How can I run a command that requires a filepath that contains spaces when using the start command with os.system
For Example:
# path_d[key] = C:\Users\John\Documents\Some File With Space.exe
path = path_d[key]
os.system("start {0}".format(path))
When I try running it I end up getting an error saying:
Windows cannot find 'C:\Users\John\Documents\Some.'. Make sure you typed the name correctly, and then try again.
i do the following
path = path_d[key]
os.system(r'start "{0}"'.format(path))
so, surround the path with double quotes. that way it will take care of spaces in path. if there is no default application to open, it might open command prompt. So, if its a text file do the following
os.system(r'notepad "{0}"'.format(path))
os.system(r'start "random title" "{0}"'.format(path)) worked well.
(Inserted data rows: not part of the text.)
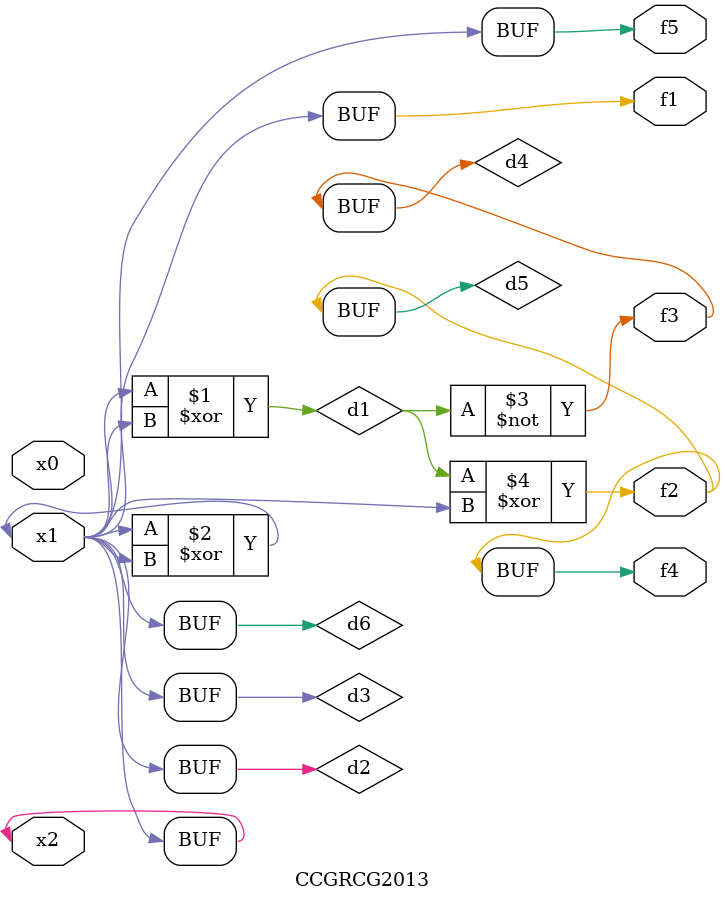
<source format=v>
module CCGRCG2013(
	input x0, x1, x2,
	output f1, f2, f3, f4, f5
);

	wire d1, d2, d3, d4, d5, d6;

	xor (d1, x1, x2);
	buf (d2, x1, x2);
	xor (d3, x1, x2);
	nor (d4, d1);
	xor (d5, d1, d2);
	buf (d6, d2, d3);
	assign f1 = d6;
	assign f2 = d5;
	assign f3 = d4;
	assign f4 = d5;
	assign f5 = d6;
endmodule

</source>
MS-DOS 'start' command expects a title for the first argument if you use quotations.You need to properly escape your special characters in path, which might be easily done as such:
path = r"C:\Users\John\Documents\Some File With Space.exe"
To execute it under Windows:
import os
os.system(r"C:\Users\John\Documents\Some File With Space.exe")
EDIT
per request of OP:
path_dict = {"path1": r"C:\Users\John\Documents\Some File With Space.exe"}
os.system('{}'.format(path_dict["path1"]))